Most consumers would like clearer food origin info,survey finds

Most European consumers think origin is an important factor when making food purchasing decisions, according to a new report from The European Consumer Organisation (BEUC).

Conducted in Sweden, France, Poland and Austria, the BEUC-commissioned survey aimed to evaluate consumers’ expectations and understanding of origin labelling.

 It found that an average of 70% of respondents considered origin to be an important factor when buying food – ranging from 61% of respondents in Sweden to 77% of those in Austria. But what do consumers understand origin to mean?

The survey found that 60% of respondents wanted to know both where a product’s primary ingredient was farmed or harvested as well as where the food was manufactured.

Such demands would prevent practices like labelling sausages as “British” when the pork comes from Denmark,” BEUC said.

Only about 10% of those surveyed said it was sufficient to know a product was of EU or non-EU origin, with most respondents preferring to know the country of origin. For French respondents, 36% said knowing the region a food came from was important, compared to 50% who were satisfied with country-specific information. By contrast, only 13% of Swedish respondents said that region was important, with 78% preferring country of origin information.

BEUC recommends updating food labelling rules to better reflect consumers’ preferences in country of origin labelling.

Director-general of BEUC Monique Goyens said: “In 2013, the EU will decide on crucial rules on origin labelling. Our survey clearly shows that this info ranks high when people buy food. Making origin labelling meaningful and easy to find should be legislators’ yardstick.”

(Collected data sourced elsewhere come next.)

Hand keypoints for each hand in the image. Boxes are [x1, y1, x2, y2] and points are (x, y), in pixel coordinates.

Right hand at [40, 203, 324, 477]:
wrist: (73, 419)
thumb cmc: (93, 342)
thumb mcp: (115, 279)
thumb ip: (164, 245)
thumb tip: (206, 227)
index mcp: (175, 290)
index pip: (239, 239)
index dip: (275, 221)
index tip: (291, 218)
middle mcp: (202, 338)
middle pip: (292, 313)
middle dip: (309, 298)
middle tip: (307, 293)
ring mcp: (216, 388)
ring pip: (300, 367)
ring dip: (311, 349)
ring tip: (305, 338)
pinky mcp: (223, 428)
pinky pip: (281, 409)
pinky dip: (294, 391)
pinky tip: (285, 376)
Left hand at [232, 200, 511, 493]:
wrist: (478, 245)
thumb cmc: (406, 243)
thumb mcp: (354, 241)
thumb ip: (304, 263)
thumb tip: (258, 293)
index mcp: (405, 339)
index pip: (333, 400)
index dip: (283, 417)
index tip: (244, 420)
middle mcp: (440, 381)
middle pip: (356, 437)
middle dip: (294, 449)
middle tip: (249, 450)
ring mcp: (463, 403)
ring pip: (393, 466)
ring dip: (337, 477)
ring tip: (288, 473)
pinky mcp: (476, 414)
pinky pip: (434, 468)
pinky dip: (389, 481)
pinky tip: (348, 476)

She added that ‘dishonest’ practices should be prohibited, such as promoting a German feta cheese with a Greek font, or a Chinese tomato sauce with Italian flags.

Current origin labelling rules are inadequate. All meats, milk, unprocessed food and single-ingredient food should mandatorily reveal the country it comes from,” she said. “Just to indicate whether food is from the EU or not is not an option for consumers.”